In recent years, Planned Parenthood has become one of the biggest sources of volunteer power for Democratic campaigns. In 2018, the group’s political arm gave more than $1.1 million to Democrats and $5,735 to Republicans, according to data from the Center for Responsive Politics.
The Democratic Party has rejected the message that drove its politics since President Bill Clinton’s administration — that abortion should be “safe, legal and rare” — and embraced abortion rights with few stipulations. Every leading Democratic presidential candidate has fallen in line.

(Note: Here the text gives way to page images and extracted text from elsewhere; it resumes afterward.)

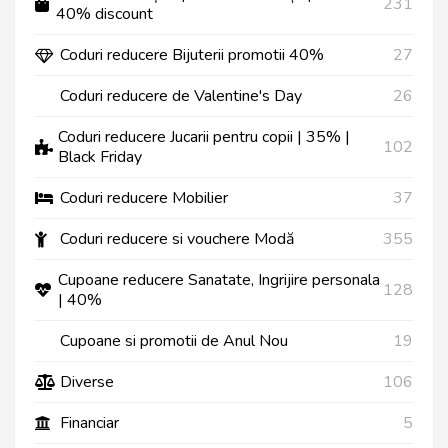
231
40% discount
Coduri reducere Bijuterii promotii 40%
27
Coduri reducere de Valentine's Day
26
Coduri reducere Jucarii pentru copii | 35% |
102
Black Friday
Coduri reducere Mobilier
37
Coduri reducere si vouchere Modă
355
Cupoane reducere Sanatate, Ingrijire personala
128
| 40%
Cupoane si promotii de Anul Nou
19
Diverse
106
Financiar
5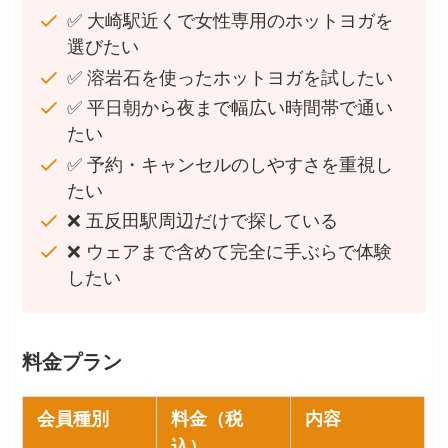
✅ 大崎駅近くで女性専用のホットヨガを
選びたい
✅ 溶岩石を使ったホットヨガを試したい
✅ 平日朝から夜まで幅広い時間帯で通い
たい
✅ 予約・キャンセルのしやすさを重視し
たい
❌ 五反田駅周辺だけで探している
❌ ウェアまで含めて完全に手ぶらで体験
したい
料金プラン
会員種別
料金（税
内容
込）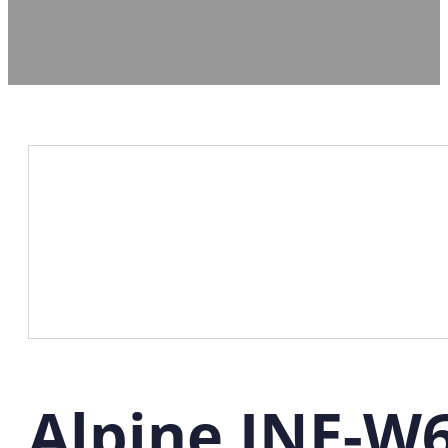
Alpine INE-W6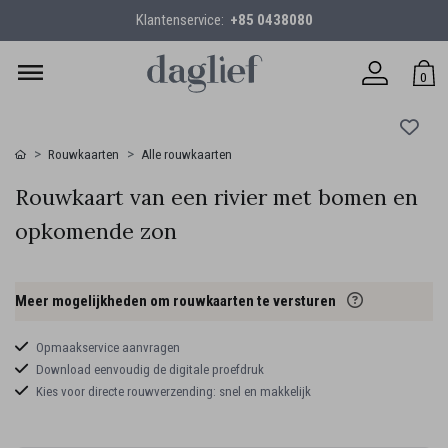
Klantenservice:
+85 0438080
0
Rouwkaarten
Alle rouwkaarten
Rouwkaart van een rivier met bomen en
opkomende zon
Meer mogelijkheden om rouwkaarten te versturen
Opmaakservice aanvragen
Download eenvoudig de digitale proefdruk
Kies voor directe rouwverzending: snel en makkelijk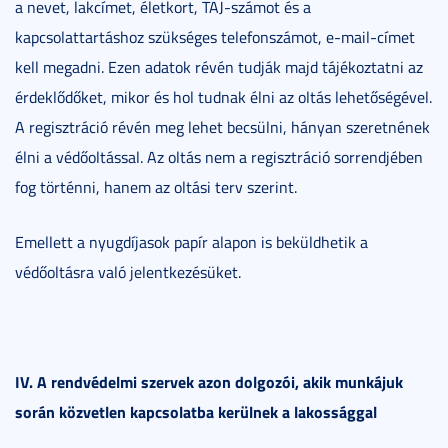
a nevet, lakcímet, életkort, TAJ-számot és a
kapcsolattartáshoz szükséges telefonszámot, e-mail-címet
kell megadni. Ezen adatok révén tudják majd tájékoztatni az
érdeklődőket, mikor és hol tudnak élni az oltás lehetőségével.
A regisztráció révén meg lehet becsülni, hányan szeretnének
élni a védőoltással. Az oltás nem a regisztráció sorrendjében
fog történni, hanem az oltási terv szerint.
Emellett a nyugdíjasok papír alapon is beküldhetik a
védőoltásra való jelentkezésüket.
IV. A rendvédelmi szervek azon dolgozói, akik munkájuk
során közvetlen kapcsolatba kerülnek a lakossággal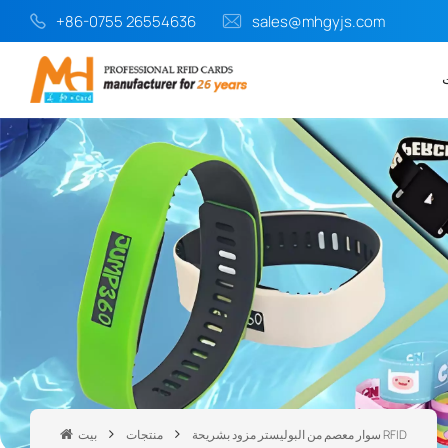
+86-0755 26554636
sales@mhgyjs.com
سوار معصم من البوليستر مزود بشريحة RFID
منتجات
بيت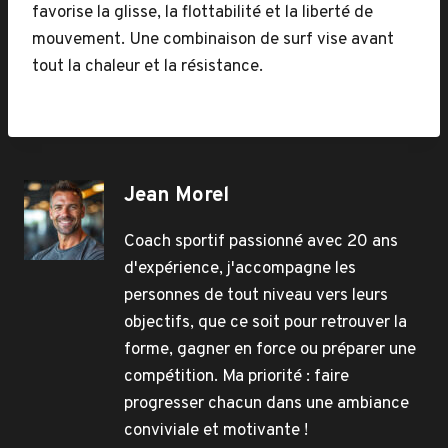
favorise la glisse, la flottabilité et la liberté de
mouvement. Une combinaison de surf vise avant
tout la chaleur et la résistance.
Jean Morel
Coach sportif passionné avec 20 ans
d'expérience, j'accompagne les
personnes de tout niveau vers leurs
objectifs, que ce soit pour retrouver la
forme, gagner en force ou préparer une
compétition. Ma priorité : faire
progresser chacun dans une ambiance
conviviale et motivante !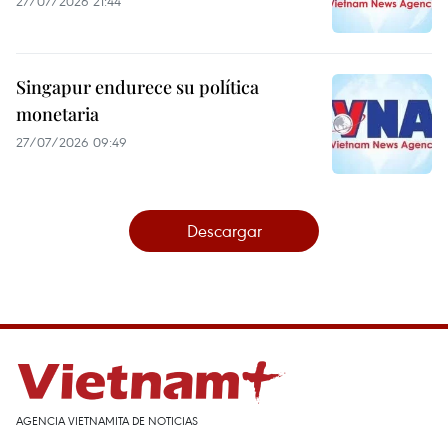
27/07/2026 21:44
Singapur endurece su política
monetaria
27/07/2026 09:49
Descargar
AGENCIA VIETNAMITA DE NOTICIAS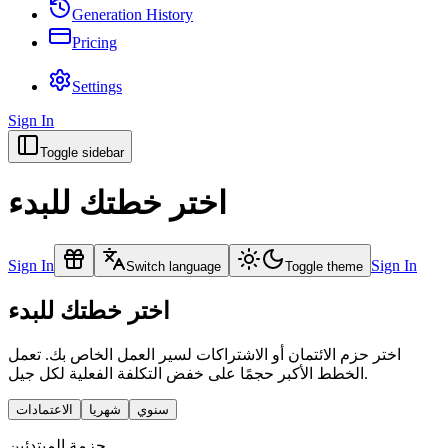
Generation History
Pricing
Settings
Sign In
Toggle sidebar
اختر خطتك للبدء
Sign In
Sign In
Switch language
Toggle theme
اختر خطتك للبدء
اختر حزم الائتمان أو الاشتراكات لسير العمل الخاص بك. تعمل
الخطط الأكبر حجمًا على خفض التكلفة الفعلية لكل جيل.
سنوي
شهريا
الاعتمادات
حزمة المبتدئين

But Americans’ views on abortion have remained relatively consistent since 1975. A majority of Americans believe the procedure should be legal — but only in certain cases, according to Gallup’s long-running tracking poll.
Some abortion rights supporters worry that establishing abortion rights as a Democratic litmus test is too inflexible for Americans conflicted over abortion. They fear that it could hurt the party in rural areas and the more moderate, suburban districts that may hold the key to regaining the White House, and where many of the remaining vulnerable abortion clinics are.
Appealing to the middle prioritizes the views of white moderates at the expense of the health care needs of women of color, Merritt of Reproaction said.
“You have to change the structures,” she said.